If you knew the precise dynamics and state of a classically chaotic system, you could predict it. If it’s unpredictable in practice, you don’t know those things.
To clarify further: Without any steering, any finite level of precision in a chaotic system means that you have a corresponding finite horizon beyond which you have essentially zero information about the state of the system.
If you can influence the system even a tiny bit, there exists a finite precision of measurement and modelling that allows you to not just predict, but largely control the states as far into the future as you like.
It’s helpful to avoid second-person in statements like this. It matters a whole lot WHO is doing the predicting, and at least some visions of “superintelligent” include a relative advantage in collecting and processing dynamics and state information about systems.
Just because YOU can’t predict it at all doesn’t mean SOMETHING can’t predict it a bit.
I don’t use “you” to mean.”me”.
The main point is that “you” is the same in both cases it might a well be “X”.
There’s no free lunch...no ability of an agent to control beyond that agent’s ability to predict.
That’s my confusion—why is “you” necessarily the same in both cases? Actually, what are the two cases again? In any case, the capabilities of a superintelligence with respect to comprehending and modeling/calculating extremely complex (chaotic) systems is exactly the sort of thing that is hard to know in advance.
There are LOTS of free lunches, from the perspective of currently-inefficient human-modeled activities. Tons of outcomes that machines can influence with more subtlety than humans can handle, toward outcomes that humans can define and measure just fine.
Because those are the cases I am talking about.
I didn’t say anything about superintellences.
yeah coming back to this again, something seems very wrong with this to me. if you know a lot about the system you can make a big ripple but if there are active controllers with tighter feedback loops they can compensate for your impact with much less intelligence unless your impact can reliably disable them. if they can make themselves reliably unpredictable to you eg by basing decisions on high quality randomness that they can trust you can’t influence (eg in a deterministic universe this might be the low bits of an isolated highly chaotic system), then they can make it extremely hard for your small intervention to accumulate into an impact that affects them—it can be made nearly impossible to interfere with another agent unless you manage to yourself inject an agent glider into the chaotic system, ie induce self repairing behavior that can implement closed loop control towards the outcomes you initially intended to achieve. certainly you don’t need to vary that many dimensions in order to get a fluid simulator to end up hitting a complicated target, but it gets less tractable fast if you aren’t allowed to keep checking back in and interfering again.
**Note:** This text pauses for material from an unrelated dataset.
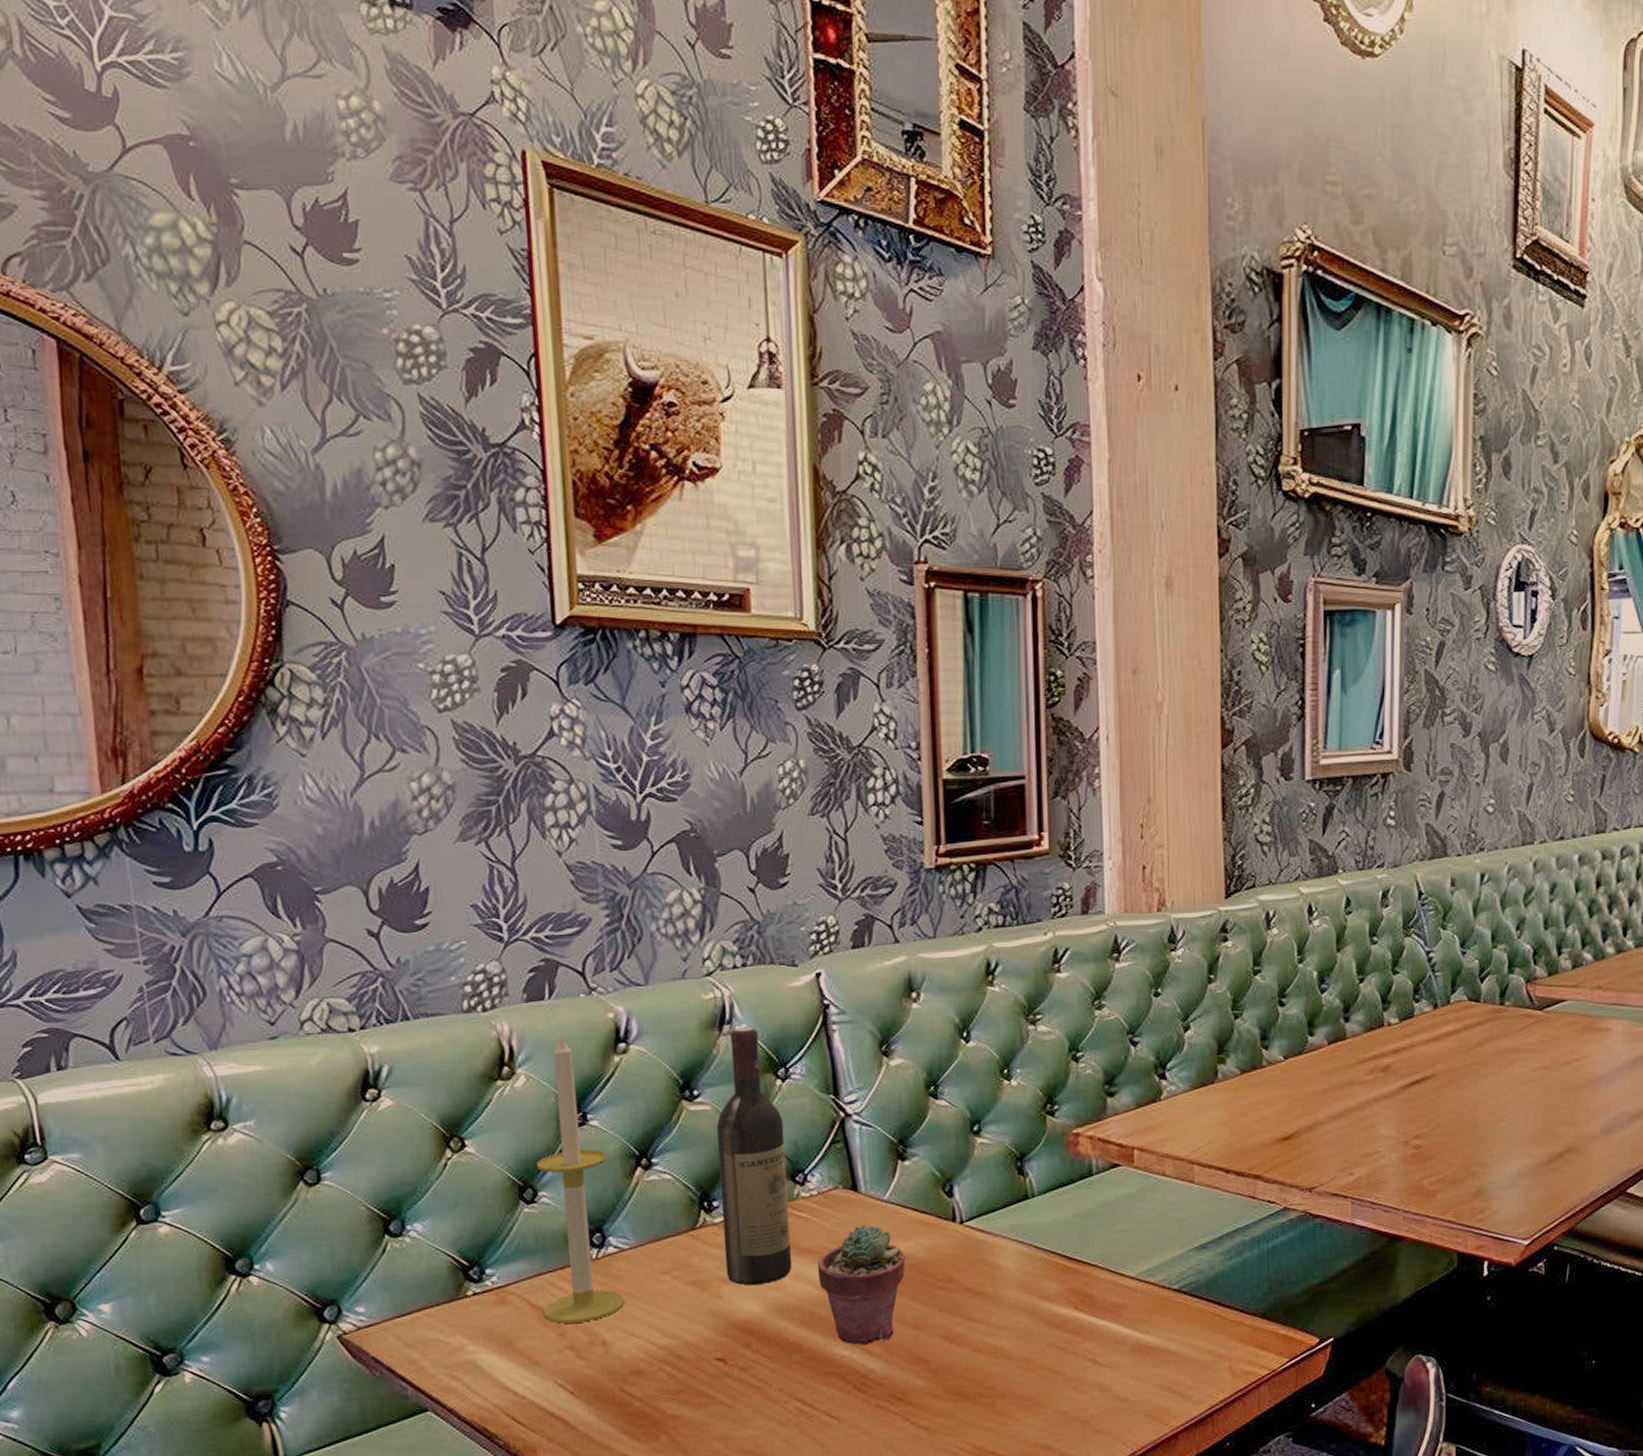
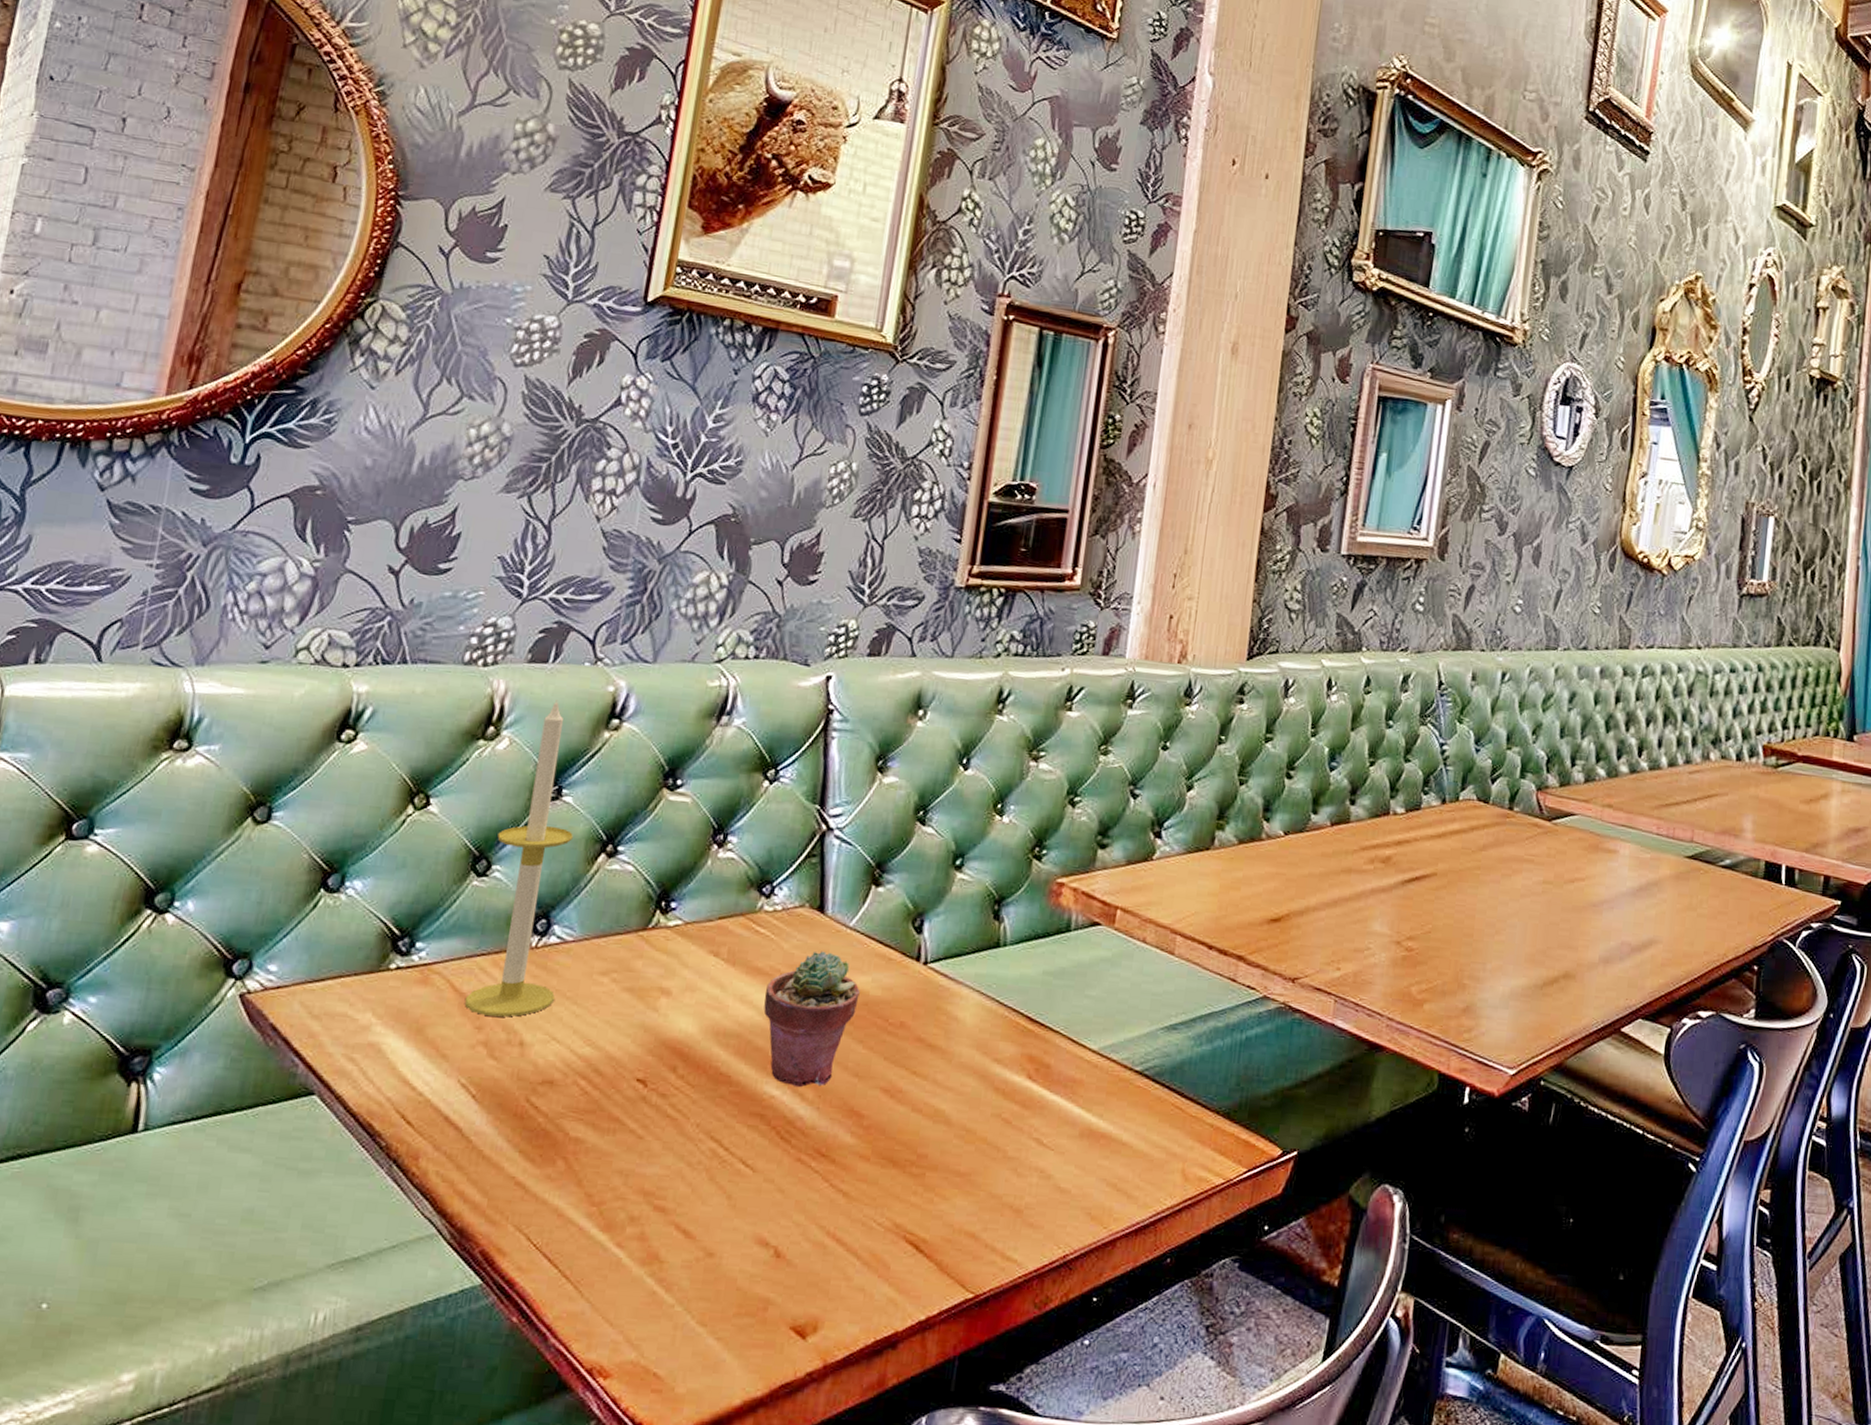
wine bottle: present [716,1026,792,1286] -> none [668,720,763,1002]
agreed, but only with ongoing intervention. if a system is chaotic, losing connection with it means it will stop doing what you said to.
It’s not obvious that any system is chaotic at a physical level, to all theoretically possible measurement and prediction capabilities. It’s possible there’s quantum uncertainty and deterministic causality only, and “chaos” as determined-but-incalculable behavior is a description of the observer’s relationship to a phenomenon, not the phenomenon itself.
The question is whether a given superintelligence is powerful enough to comprehend and predict some important systems which are chaotic to current human capabilities.
chaos is not randomness. a deterministic universe still has sensitive dependence on initial conditions, the key trait of chaos. fluid dynamics is chaotic, so even arbitrarily superintelligent reasoners can’t get far ahead of physics before the sensitive dependence makes your prediction mismatch reality. this is true even if your mechanistic understanding is perfect and the universe isn’t random, so long as the system is in a chaotic regime and you don’t have perfect knowledge of its starting state.